▸ PROVIDED RECORDS
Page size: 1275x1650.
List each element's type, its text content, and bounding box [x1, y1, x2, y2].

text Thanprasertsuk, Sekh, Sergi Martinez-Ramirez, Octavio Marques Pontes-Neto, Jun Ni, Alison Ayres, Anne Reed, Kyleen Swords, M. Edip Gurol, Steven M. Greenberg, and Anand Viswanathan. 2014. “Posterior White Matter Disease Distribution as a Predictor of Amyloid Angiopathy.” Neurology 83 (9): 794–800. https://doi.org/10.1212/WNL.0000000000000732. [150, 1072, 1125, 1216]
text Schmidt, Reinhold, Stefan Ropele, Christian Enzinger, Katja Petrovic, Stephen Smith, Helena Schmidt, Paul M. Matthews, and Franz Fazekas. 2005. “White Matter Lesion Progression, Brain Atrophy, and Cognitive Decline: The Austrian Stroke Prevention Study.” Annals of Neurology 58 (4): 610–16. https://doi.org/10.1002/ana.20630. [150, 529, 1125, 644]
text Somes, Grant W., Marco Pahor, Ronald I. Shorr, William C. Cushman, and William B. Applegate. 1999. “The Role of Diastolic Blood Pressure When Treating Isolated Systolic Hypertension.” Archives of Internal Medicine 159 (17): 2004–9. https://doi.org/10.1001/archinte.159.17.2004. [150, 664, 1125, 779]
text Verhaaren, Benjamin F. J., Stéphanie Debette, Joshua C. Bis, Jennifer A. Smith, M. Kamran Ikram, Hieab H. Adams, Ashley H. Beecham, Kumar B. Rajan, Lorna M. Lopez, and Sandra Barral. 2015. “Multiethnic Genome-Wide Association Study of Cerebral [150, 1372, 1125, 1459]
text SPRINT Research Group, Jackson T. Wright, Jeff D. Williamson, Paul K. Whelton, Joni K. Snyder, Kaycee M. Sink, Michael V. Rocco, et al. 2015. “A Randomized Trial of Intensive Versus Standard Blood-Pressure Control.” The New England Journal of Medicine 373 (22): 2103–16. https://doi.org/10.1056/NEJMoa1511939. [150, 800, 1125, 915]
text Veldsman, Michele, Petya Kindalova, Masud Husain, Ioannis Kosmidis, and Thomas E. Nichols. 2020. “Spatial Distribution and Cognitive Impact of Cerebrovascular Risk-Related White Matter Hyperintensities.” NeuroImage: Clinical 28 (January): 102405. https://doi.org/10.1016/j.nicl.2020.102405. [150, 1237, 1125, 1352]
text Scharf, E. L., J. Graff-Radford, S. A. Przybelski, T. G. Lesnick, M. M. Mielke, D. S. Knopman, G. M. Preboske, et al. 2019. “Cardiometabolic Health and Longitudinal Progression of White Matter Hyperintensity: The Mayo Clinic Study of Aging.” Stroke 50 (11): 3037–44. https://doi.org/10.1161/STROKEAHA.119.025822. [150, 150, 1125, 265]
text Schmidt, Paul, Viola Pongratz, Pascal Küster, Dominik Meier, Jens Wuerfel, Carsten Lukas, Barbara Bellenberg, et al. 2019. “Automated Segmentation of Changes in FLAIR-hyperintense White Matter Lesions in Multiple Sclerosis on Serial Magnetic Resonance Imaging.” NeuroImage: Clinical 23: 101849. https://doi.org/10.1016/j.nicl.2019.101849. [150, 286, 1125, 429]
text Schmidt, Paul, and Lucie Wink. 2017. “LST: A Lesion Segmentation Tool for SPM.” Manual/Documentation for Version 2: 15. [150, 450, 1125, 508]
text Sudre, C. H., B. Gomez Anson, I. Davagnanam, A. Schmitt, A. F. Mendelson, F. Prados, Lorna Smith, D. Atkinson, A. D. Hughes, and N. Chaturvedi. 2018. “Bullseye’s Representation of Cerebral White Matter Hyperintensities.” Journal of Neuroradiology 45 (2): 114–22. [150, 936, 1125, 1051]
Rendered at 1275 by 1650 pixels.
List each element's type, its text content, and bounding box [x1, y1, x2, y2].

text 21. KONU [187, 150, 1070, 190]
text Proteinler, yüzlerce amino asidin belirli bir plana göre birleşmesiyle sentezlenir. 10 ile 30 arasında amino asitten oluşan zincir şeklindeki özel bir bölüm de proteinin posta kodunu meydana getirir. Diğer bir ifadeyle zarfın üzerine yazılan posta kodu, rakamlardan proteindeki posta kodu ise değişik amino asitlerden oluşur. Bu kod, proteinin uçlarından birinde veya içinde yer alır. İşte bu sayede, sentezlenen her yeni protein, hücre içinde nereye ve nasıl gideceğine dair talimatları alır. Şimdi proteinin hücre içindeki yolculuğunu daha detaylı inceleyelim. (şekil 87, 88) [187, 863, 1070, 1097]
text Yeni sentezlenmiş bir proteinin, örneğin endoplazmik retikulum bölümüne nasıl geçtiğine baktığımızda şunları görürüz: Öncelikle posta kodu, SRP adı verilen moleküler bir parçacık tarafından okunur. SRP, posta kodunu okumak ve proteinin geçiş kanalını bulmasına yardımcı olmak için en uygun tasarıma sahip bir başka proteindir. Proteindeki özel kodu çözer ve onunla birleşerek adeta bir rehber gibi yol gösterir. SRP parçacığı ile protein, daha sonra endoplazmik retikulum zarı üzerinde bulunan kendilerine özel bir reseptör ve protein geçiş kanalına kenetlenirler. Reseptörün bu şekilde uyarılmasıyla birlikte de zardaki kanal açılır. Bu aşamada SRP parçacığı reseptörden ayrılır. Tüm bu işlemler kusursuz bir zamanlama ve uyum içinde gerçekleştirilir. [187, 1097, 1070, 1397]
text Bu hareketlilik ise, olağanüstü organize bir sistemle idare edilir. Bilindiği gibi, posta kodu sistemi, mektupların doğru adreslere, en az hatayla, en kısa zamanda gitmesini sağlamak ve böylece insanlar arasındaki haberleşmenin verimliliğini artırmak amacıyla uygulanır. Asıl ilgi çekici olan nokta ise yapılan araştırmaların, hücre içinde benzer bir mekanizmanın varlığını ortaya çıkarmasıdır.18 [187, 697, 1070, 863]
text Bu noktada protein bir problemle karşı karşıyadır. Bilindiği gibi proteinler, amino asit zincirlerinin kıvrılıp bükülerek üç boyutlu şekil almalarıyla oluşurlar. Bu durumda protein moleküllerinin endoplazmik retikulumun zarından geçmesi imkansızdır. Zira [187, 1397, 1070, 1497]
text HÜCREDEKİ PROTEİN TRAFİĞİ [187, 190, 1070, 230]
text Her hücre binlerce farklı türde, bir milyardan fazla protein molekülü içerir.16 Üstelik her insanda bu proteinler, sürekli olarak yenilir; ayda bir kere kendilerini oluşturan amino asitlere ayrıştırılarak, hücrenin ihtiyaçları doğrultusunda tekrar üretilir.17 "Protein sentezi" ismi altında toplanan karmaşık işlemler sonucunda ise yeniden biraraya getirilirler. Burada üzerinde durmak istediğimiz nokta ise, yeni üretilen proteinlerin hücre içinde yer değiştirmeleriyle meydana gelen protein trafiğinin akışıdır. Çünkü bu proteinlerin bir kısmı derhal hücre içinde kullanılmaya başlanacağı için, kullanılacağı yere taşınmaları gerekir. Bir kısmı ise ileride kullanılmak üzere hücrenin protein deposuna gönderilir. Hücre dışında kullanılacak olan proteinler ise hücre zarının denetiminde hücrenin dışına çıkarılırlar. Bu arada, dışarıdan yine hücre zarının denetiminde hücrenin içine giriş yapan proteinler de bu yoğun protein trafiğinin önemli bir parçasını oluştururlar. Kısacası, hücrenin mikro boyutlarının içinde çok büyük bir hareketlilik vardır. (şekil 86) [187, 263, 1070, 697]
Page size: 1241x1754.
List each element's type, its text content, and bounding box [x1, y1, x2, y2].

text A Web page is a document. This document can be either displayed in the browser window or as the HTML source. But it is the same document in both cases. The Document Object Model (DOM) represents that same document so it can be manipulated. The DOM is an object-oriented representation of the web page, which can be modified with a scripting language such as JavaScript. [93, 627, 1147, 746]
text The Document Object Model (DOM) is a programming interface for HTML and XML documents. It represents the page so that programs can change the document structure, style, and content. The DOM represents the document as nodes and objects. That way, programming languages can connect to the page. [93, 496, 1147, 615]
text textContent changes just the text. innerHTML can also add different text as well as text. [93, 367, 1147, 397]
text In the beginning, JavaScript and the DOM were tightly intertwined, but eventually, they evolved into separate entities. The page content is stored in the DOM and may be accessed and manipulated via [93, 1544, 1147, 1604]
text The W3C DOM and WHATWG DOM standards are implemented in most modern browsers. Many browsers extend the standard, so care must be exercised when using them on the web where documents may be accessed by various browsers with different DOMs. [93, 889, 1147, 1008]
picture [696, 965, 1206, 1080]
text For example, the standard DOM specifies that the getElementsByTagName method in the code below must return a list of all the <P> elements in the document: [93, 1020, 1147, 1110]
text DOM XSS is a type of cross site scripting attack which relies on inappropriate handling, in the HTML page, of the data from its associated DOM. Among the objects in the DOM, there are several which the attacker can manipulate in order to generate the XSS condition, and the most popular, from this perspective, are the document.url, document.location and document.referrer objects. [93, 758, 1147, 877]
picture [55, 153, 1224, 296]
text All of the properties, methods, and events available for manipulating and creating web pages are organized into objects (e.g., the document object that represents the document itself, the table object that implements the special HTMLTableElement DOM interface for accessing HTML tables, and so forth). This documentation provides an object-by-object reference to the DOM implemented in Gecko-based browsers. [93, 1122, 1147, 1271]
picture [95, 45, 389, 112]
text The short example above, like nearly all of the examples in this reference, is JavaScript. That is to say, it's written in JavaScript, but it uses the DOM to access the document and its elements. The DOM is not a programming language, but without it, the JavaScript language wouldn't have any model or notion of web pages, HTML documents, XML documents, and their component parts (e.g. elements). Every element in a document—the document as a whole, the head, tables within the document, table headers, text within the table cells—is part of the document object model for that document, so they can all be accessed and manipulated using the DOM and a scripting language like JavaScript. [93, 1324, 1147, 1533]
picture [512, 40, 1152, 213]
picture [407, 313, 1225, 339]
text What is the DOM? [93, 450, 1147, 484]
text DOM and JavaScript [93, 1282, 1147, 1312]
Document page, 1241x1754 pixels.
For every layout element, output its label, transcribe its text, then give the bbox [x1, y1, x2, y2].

▸ ASSIGNMENT
Take the line with "Document page, 1241x1754 pixels." and all lines after it through the end of the records, and write them out exactly; include nothing else.

▸ ANSWER SPACE
Document page, 1241x1754 pixels.
For every layout element, output its label, transcribe its text, then give the bbox [x1, y1, x2, y2].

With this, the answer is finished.